Why is it that Shakespeare treats Joan of Arc with such disdain throughout his play? After all, his depictions of the other French leaders are fair. And most of Shakespeare’s other villains have wide complexities behind their evil behavior. Why is it that Joan stands alone as a two-dimensional villain?

            It wasn’t just because she was French. After all, centuries had passed by the time Shakespeare wrote this play; because the War of the Roses was so distant, there weren’t too many reasons for him to drag Joan through the mud. Politically, the English weren’t actively fighting the French in Shakespeare’s day. Instead, the reason for Shakespeare’s portrayal can be explained in one word: religion.

            Queen Elizabeth I’s father, Henry VIII, was the spearhead of the Protestant Reformation. It was because of him that England went from being a Catholic country to one entirely Protestant. From the time of Henry VIII’s reign to Elizabeth’s, there was a lot of contention between Catholics and Protestants in England. And after Elizabeth took the throne, the country was supposed to be completely Protestant. It makes sense, therefore, that Shakespeare would slander a Catholic hero like Joan of Arc; by calling her a heretic and an evil witch, Shakespeare was proclaiming his own Protestantism and creating propaganda for the anti-Catholic government.

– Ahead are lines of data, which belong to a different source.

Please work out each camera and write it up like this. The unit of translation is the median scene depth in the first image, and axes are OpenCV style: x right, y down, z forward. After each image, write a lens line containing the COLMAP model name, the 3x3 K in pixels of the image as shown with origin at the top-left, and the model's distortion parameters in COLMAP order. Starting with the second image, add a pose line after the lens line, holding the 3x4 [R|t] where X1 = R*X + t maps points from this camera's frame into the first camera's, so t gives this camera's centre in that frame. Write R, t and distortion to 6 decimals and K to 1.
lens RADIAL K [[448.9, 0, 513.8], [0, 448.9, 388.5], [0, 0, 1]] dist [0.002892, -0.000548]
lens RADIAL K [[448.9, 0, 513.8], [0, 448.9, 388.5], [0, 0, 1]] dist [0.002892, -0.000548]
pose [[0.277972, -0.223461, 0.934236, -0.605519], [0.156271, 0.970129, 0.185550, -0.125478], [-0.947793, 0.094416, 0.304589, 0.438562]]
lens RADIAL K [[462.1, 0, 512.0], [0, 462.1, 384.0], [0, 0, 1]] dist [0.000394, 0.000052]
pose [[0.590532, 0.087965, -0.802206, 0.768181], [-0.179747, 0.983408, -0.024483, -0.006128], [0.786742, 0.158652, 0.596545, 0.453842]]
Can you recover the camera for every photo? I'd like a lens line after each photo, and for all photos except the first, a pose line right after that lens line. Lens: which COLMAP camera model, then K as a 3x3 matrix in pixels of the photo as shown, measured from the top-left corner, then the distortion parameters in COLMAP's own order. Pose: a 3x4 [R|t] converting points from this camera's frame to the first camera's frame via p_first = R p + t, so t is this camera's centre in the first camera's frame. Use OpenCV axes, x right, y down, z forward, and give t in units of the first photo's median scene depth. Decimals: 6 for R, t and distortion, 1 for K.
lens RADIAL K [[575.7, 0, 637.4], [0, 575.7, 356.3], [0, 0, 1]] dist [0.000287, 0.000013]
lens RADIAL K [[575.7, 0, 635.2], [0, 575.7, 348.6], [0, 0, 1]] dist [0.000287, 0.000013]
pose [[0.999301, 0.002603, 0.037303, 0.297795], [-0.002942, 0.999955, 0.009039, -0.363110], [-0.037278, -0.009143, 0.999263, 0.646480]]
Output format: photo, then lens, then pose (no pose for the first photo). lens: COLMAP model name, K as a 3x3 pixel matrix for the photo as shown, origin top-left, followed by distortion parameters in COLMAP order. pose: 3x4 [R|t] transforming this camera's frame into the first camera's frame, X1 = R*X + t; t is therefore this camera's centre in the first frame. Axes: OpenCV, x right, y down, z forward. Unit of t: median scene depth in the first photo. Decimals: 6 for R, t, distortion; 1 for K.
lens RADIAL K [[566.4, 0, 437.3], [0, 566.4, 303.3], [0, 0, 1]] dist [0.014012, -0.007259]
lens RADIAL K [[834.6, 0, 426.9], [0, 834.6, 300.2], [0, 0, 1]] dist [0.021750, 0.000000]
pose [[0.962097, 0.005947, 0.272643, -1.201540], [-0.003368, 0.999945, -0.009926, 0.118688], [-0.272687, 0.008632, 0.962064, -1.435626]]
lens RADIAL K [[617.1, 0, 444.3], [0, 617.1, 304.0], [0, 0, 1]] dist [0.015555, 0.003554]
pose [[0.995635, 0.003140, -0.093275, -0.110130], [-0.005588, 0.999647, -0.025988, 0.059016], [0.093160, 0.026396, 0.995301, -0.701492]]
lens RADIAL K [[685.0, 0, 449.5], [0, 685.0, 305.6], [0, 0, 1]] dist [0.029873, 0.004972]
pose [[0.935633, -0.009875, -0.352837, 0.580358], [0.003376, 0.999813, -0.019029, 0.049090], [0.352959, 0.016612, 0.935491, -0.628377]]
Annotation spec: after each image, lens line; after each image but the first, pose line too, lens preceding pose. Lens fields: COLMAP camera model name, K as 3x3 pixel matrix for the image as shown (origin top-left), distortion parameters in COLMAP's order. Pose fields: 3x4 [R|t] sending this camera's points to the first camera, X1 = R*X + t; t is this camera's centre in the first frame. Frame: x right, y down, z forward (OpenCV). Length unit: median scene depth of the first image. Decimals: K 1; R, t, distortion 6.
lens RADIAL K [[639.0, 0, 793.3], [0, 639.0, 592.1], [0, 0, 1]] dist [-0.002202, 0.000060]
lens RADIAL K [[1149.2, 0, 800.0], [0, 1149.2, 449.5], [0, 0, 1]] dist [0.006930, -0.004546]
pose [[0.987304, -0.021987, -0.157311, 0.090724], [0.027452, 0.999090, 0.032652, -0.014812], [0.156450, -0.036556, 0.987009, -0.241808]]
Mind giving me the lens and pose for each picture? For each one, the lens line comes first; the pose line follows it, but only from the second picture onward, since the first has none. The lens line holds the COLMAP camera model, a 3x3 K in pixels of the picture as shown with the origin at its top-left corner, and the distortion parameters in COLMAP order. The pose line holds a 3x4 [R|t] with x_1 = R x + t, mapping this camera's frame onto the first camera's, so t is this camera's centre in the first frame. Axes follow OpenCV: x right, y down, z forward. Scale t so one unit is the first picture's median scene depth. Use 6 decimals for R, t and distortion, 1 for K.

            The real Joan of Arc was a complicated person; intensely brilliant and courageous, impulsive and dangerous, her actions rescued France from the hands of the English. Shakespeare’s vilification of the woman shows us very clearly how the English felt about the French and about Catholics during the time period. And however inaccurate Shakespeare’s Joan may have been, the character makes for an exciting and fascinating villain; with her, the play becomes an exciting play about war, power, and good versus evil.